进而,在传输、存储压缩的XML文档时,可以减少带宽的消耗,或者,较少存储空间的占用。
本申请实施例对文档参数进行去重处理之后映射为唯一的映射码,文档参数的唯一性保证了映射码的唯一性,从而保证两者可以相互转换,保证了压缩之后恢复操作的准确性。
本申请实施例依次增大候选字符串的长度进行映射检测,在保证映射码的唯一性的同时,减少了映射码的长度。
本申请实施例通过映射关系,将原始的文档参数替换映射码,映射操作 简单,减少了解压的耗时。
附图说明
图1是本申请的一种可扩展标记语言XML文档的压缩方法实施例的步骤流程图;
图2是本申请实施例的一种XML文档的结构示例图;
图3是本申请的一种可扩展标记语言XML文档的解压方法实施例的步骤流程图;
图4是本申请的一种可扩展标记语言XML文档的压缩装置实施例的结构框图;
图5是本申请的一种可扩展标记语言XML文档的解压装置实施例的结构框图。
具体实施方式
为使本申请的上述目的、特征和优点能够更加明显易懂,下面结合附图和具体实施方式对本申请作进一步详细的说明。
参照图1,示出了本申请的一种可扩展标记语言XML文档的压缩方法实施例的步骤流程图,具体可以包括如下步骤:
步骤101,从原始的可扩展标记语言XML文档中读取文档参数;
在本申请实施例中,针对XML文档的特性,设计了一套XML文档通用的压缩方法,可以较大幅度的压缩XML文档。
需要说明的是,XML文档是一个文本文档。
以下是一本书的XML文档的示例:
<bookstore>
<book category="COOKING">
  <title lang="en">Everyday Italian</title>
  <author>Giada De Laurentiis</author>
  <year>2005</year>
  <price>30.00</price>
</book>
<book category="CHILDREN">
  <title lang="en">Harry Potter</title>
  <author>J K.Rowling</author>
  <year>2005</year>
  <price>29.99</price>
</book>
<book category="WEB">
  <title lang="en">Learning XML</title>
  <author>Erik T.Ray</author>
  <year>2003</year>
  <price>39.95</price>
</book>
</bookstore>
如图2所示,XML文档的文档参数包括元素,其可以形成了一棵文档树,这棵树从根部开始,并扩展到树的最底端。
其中,父、子以及同胞等术语用于描述元素之间的关系。
具体而言,该元素包括根元素(如book store)是所有其他元素(如book、title、author、year、price)的父元素,相对而言,其他元素为该根元素的子元素。

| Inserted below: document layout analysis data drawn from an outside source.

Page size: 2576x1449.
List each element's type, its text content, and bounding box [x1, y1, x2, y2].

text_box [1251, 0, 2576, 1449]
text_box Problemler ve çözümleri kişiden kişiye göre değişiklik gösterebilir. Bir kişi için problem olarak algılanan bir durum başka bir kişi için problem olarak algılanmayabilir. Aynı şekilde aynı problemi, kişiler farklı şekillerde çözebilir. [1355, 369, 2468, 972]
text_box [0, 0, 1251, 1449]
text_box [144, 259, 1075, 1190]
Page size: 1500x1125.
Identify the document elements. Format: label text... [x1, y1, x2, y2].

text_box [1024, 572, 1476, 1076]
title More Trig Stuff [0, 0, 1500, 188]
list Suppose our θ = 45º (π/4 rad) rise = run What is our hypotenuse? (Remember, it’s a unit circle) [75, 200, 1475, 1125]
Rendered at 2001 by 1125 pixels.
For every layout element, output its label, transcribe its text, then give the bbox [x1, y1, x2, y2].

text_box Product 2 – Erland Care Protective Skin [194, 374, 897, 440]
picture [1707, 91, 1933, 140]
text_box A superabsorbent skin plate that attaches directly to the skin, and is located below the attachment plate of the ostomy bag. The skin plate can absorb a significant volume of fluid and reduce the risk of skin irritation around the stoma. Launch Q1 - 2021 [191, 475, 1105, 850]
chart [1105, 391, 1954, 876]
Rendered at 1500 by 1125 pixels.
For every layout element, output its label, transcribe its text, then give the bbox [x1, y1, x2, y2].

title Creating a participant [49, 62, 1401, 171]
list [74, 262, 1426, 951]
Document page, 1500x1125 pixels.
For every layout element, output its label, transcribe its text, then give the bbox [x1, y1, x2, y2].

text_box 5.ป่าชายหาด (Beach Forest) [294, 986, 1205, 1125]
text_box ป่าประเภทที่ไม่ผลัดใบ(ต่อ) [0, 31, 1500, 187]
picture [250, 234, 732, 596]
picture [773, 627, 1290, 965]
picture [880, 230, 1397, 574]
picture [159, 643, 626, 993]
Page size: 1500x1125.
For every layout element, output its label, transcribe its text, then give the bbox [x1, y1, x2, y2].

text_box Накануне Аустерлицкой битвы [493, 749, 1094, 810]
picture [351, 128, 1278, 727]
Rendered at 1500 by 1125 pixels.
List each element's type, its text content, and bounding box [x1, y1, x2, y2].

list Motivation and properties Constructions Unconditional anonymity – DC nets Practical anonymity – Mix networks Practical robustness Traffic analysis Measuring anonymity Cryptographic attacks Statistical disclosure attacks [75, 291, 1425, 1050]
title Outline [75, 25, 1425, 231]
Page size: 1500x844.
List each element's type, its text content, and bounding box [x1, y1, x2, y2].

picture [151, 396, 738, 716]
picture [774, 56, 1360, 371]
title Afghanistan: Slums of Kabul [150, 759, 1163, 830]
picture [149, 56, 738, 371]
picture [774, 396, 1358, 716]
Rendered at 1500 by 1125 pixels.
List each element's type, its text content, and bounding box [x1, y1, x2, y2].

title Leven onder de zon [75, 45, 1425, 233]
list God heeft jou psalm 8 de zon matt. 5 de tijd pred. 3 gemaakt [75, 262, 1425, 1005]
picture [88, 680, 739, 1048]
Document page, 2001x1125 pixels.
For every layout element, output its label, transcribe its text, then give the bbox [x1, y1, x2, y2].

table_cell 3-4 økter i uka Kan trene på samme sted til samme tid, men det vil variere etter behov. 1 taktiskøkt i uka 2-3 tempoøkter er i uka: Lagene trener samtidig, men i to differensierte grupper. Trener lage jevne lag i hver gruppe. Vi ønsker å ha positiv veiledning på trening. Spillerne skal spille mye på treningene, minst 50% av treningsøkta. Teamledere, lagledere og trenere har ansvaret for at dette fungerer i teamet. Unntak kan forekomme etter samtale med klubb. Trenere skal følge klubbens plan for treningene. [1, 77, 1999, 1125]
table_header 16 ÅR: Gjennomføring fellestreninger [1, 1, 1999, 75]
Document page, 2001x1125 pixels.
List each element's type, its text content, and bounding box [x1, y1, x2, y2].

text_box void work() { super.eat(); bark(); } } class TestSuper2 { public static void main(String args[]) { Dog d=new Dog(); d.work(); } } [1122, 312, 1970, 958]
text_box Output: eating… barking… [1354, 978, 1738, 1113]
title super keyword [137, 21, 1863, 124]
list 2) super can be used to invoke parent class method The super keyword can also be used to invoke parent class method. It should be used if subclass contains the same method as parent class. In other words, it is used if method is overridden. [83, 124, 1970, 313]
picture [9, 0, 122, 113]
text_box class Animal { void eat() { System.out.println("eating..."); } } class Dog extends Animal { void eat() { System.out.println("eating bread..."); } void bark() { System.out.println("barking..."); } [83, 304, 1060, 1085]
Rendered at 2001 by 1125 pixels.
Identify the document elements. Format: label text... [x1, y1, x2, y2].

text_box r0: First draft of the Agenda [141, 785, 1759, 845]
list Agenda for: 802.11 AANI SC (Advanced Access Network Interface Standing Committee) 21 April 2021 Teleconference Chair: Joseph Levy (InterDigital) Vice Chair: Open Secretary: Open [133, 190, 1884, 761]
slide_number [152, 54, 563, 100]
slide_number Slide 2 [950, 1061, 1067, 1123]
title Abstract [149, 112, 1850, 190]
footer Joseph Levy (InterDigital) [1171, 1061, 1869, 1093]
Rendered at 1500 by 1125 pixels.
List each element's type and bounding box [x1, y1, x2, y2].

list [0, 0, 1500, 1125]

相同层级上的子元素成为同胞(兄弟或姐妹,如title、author、year、price),所有元素均可拥有文本(如Harry Potter、J K.Rowling、2005、29.99)和属性(如lang、category)。
在实际应用中,若应用在java语言编程的计算机中,则可以使用自带的DOM和SAX技术可以解析XML文档,读取元素、属性等文档参数。
步骤102,将所述文档参数映射为映射码;
在XML文档里,元素、属性等文档参数用于描述数据,而它们是可以 自定义的,通常为了便于理解,都是使用相应的英文。
例如,用book元素代表书,用title元素代表标题等等,一般无特别的限制,这也是XML文档的特点之一。
但对于计算机来说,计算机不关心元素、属性等文档参数的具体意义,在传输、存储等过程中可以将元素、属性等文档参数用其他更简单的映射码来表示,缩小元素、属性等文档参数的字符串数量,减小传输量、存储量等等,而在使用的时候,再恢复回来供计算机使用即可。
需要说明的是,XML文档的文本是用户具体表达的数据,一般不能进行篡改,本申请实施例可以不对其进行压缩。
元素、属性等文档参数的压缩,即单词的压缩,是用尽可能少的字符代表原始的元素、属性等文档参数,即映射码的字符串长度小于或等于文档参数的字符串长度。
并且,可以恢复原始的元素、属性等文档参数,通常满足以下几个要求:
1、代表元素、属性等文档参数的单词(后文称为映射码)尽可能的短,占用的字符数量少,以降低压缩率;
2、映射码互相唯一,不重复,避免混乱;
3、可以双向选择,即可以通过映射码找到原始的元素、属性等文档参数,也可以通过原始的元素、属性等文档参数找到映射码。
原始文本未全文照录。